• [Supplied entries]
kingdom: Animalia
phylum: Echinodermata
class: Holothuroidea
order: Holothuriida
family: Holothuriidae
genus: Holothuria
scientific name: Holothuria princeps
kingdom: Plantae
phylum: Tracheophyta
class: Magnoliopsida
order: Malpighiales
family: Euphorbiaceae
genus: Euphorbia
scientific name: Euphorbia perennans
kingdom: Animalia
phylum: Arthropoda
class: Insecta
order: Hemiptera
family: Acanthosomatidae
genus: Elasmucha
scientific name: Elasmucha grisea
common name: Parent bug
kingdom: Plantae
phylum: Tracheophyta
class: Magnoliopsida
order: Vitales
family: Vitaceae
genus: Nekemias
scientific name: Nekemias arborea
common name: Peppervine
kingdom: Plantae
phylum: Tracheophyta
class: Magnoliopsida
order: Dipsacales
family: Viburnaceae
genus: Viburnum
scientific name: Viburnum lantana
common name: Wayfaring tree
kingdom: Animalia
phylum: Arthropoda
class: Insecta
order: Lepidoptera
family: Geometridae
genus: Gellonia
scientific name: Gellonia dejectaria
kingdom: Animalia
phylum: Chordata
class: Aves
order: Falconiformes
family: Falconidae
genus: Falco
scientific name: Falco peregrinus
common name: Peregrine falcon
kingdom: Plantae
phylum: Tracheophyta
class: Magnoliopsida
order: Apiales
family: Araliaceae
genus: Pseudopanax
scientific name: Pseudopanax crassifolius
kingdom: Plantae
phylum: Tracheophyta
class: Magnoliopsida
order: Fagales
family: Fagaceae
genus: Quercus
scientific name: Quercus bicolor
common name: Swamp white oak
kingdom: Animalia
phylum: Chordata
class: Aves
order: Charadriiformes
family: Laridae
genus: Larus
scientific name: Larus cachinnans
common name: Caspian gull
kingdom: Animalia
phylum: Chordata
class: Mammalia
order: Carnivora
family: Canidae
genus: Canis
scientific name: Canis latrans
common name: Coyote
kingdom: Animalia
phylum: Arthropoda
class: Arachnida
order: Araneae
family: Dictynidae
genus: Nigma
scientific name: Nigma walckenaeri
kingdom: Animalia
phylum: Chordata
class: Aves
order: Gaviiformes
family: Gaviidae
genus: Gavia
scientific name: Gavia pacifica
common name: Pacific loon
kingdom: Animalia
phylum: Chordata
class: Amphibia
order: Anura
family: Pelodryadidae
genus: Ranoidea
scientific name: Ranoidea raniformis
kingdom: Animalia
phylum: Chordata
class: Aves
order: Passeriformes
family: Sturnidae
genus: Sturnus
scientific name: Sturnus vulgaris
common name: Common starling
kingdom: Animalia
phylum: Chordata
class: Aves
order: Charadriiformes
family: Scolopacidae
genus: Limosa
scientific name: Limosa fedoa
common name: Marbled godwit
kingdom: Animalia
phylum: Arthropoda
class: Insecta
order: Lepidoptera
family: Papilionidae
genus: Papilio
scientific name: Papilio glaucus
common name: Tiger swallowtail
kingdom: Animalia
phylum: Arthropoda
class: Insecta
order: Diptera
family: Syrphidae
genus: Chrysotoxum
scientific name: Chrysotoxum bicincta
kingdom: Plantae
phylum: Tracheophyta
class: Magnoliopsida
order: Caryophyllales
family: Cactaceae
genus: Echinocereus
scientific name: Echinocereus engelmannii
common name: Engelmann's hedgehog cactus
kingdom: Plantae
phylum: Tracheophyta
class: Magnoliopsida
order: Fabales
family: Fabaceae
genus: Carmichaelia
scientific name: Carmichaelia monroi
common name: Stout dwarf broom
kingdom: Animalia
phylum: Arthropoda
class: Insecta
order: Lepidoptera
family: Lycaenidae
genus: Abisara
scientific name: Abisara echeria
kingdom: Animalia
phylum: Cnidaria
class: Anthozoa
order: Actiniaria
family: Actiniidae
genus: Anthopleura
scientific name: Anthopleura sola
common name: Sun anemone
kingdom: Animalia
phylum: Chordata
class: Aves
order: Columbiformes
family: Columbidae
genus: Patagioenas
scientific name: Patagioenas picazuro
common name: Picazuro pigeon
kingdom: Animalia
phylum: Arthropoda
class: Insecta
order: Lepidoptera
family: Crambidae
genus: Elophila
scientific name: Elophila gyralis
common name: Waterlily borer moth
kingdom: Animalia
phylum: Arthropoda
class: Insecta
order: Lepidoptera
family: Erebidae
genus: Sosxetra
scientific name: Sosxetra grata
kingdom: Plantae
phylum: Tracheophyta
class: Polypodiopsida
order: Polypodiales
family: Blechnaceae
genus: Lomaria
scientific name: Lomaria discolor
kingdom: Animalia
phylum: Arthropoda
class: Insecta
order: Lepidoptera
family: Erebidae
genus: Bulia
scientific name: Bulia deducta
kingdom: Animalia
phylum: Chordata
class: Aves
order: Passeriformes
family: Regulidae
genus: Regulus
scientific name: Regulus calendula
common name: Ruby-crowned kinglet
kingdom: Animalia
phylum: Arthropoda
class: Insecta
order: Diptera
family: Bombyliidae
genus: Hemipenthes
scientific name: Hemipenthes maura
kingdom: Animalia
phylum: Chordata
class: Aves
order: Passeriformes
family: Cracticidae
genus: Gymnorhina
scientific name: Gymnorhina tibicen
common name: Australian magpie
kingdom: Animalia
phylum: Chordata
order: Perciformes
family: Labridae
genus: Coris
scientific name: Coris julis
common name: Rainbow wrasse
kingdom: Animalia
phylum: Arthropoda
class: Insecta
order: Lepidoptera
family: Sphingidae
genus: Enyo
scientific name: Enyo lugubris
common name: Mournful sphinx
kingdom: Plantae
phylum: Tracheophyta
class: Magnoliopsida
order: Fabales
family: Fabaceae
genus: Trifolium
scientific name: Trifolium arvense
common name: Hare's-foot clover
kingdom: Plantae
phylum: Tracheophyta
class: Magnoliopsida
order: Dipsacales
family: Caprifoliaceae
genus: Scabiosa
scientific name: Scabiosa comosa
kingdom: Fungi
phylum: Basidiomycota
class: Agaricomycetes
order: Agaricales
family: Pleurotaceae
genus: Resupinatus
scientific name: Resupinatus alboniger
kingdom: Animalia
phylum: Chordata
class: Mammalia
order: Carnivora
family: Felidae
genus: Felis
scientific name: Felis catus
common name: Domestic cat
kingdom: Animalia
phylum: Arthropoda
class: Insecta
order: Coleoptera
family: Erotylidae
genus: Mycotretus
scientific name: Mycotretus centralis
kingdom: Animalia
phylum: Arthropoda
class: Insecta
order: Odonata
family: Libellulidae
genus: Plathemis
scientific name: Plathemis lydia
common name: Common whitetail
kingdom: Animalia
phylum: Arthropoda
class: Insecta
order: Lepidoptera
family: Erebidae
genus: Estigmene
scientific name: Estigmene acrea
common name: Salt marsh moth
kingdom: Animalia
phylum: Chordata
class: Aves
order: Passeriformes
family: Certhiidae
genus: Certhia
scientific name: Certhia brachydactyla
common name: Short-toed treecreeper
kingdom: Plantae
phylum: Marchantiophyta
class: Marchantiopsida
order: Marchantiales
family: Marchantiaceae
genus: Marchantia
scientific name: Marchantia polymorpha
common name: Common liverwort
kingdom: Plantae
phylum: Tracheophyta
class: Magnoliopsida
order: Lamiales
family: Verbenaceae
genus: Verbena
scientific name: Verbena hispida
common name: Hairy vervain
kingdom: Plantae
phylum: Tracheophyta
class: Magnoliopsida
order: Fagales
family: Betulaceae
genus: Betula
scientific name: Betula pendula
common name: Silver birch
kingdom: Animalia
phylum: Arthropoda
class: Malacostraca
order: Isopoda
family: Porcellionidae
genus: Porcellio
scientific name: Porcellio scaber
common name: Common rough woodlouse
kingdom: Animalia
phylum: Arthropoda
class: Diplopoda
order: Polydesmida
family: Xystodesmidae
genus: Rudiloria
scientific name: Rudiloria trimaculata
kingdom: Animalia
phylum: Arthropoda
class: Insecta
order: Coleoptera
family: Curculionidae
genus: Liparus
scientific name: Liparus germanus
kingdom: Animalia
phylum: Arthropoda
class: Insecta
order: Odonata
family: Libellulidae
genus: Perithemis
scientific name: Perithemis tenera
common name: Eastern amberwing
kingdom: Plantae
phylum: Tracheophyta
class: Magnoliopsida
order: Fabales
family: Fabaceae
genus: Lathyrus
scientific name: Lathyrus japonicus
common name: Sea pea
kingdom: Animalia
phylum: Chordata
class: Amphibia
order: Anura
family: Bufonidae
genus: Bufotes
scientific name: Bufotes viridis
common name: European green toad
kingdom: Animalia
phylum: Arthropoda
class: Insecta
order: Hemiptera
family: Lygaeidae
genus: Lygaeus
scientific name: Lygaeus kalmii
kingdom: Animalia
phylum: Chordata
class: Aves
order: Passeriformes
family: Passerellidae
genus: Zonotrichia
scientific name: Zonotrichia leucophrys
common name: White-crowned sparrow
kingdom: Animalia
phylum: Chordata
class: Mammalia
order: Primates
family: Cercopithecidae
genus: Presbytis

• [What you have to do] Retype the material above word for word, starting at its first line and continuing through the line that contains "genus: Pseudopanax".

• [Reply]
kingdom: Animalia
phylum: Echinodermata
class: Holothuroidea
order: Holothuriida
family: Holothuriidae
genus: Holothuria
scientific name: Holothuria princeps
kingdom: Plantae
phylum: Tracheophyta
class: Magnoliopsida
order: Malpighiales
family: Euphorbiaceae
genus: Euphorbia
scientific name: Euphorbia perennans
kingdom: Animalia
phylum: Arthropoda
class: Insecta
order: Hemiptera
family: Acanthosomatidae
genus: Elasmucha
scientific name: Elasmucha grisea
common name: Parent bug
kingdom: Plantae
phylum: Tracheophyta
class: Magnoliopsida
order: Vitales
family: Vitaceae
genus: Nekemias
scientific name: Nekemias arborea
common name: Peppervine
kingdom: Plantae
phylum: Tracheophyta
class: Magnoliopsida
order: Dipsacales
family: Viburnaceae
genus: Viburnum
scientific name: Viburnum lantana
common name: Wayfaring tree
kingdom: Animalia
phylum: Arthropoda
class: Insecta
order: Lepidoptera
family: Geometridae
genus: Gellonia
scientific name: Gellonia dejectaria
kingdom: Animalia
phylum: Chordata
class: Aves
order: Falconiformes
family: Falconidae
genus: Falco
scientific name: Falco peregrinus
common name: Peregrine falcon
kingdom: Plantae
phylum: Tracheophyta
class: Magnoliopsida
order: Apiales
family: Araliaceae
genus: Pseudopanax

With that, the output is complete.